Silas’s shout rang as his heavy weight landed over Darien, crushing and smothering him, taking his breath. A thump of impact jolted Silas over him and Pip barked a shrill yelp.
Jesus! Silas! Darien gasped futilely, the wind knocked out of him. Silas lay unmoving on his chest. He grabbed Silas’s sleeve and tugged frantically, his voice caught in his throat.
“Silas!” Grim spoke for Darien. “Are you all right?”
Hearing “I’m fine” as Silas shifted his weight made Darien weak with relief.
He squirmed out from under as Silas rolled off the other way.
“Barely clipped my shoulder,” Silas said, sitting up and rubbing himself.
Pip said proudly, “I Fetched it.” The huge hunk of icicle mass lay cracked at the little dog’s feet, a dagger-point as long as Darien’s arm broken off.

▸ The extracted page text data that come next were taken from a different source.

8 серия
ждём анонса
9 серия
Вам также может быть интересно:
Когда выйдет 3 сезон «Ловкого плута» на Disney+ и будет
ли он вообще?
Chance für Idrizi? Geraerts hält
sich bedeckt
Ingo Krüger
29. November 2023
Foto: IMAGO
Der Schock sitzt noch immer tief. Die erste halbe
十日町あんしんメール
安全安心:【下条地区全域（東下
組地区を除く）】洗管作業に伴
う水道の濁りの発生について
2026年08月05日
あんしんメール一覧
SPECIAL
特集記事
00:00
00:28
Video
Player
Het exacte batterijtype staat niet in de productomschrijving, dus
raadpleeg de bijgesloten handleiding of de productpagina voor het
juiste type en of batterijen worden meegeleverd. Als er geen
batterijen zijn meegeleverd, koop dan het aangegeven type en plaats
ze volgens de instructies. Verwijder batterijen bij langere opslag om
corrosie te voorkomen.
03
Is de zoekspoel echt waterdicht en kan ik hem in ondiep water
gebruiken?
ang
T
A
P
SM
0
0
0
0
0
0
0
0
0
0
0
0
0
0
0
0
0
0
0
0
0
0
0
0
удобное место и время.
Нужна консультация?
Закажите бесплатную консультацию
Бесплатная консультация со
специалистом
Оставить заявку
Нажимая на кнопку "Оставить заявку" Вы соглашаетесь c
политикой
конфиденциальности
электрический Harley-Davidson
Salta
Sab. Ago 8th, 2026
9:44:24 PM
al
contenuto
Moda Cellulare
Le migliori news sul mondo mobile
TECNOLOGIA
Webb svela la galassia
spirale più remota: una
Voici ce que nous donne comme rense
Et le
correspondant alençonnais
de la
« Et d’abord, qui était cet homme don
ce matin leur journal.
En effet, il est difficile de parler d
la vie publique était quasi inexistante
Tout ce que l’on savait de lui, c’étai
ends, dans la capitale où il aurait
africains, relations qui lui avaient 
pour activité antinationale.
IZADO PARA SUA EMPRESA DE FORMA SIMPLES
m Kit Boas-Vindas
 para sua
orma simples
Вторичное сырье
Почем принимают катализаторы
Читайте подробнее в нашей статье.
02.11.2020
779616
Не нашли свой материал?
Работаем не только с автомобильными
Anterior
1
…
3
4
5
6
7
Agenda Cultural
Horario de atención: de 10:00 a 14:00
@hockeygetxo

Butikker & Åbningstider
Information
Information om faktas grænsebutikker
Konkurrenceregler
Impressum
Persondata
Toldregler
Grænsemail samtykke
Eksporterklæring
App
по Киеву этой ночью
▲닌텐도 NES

“Oh God.” If that had hit Silas’s head, or his neck, or point first into his back— “You almost died.” He grabbed Silas by the arms and shook him. “You idiot.”
Silas laughed, high and a bit wild. “We’ll call names later. Right now—” He broke Darien’s hold, surged to his feet, and lashed out a whip of green power into the darkness. The whip coiled around something and pulled.
Overhead another icicle cracked, fell but flew to Pip at his yelp of “Fetch!”
“Oh no you don’t.” Silas threw out another coil, wrapping the unseen shape tighter. Darien stepped back tight under the overhang, out of falling ice’s way, as Silas began hauling in the thing he’d trapped. It came reluctantly, the tension and jerking on the coils visible. Darien had lost his light when he fell, and the green of Silas’s power gave the scene on odd, underwater cast. Darien fumbled for his power and relit it in his hand.
As the thing came into the brighter light, Darien could make out a shadowy shape, an old-fashioned bowler hat, a pale bearded face. The ghost seemed small and thin, but it was squeezed tight by Silas’s grip.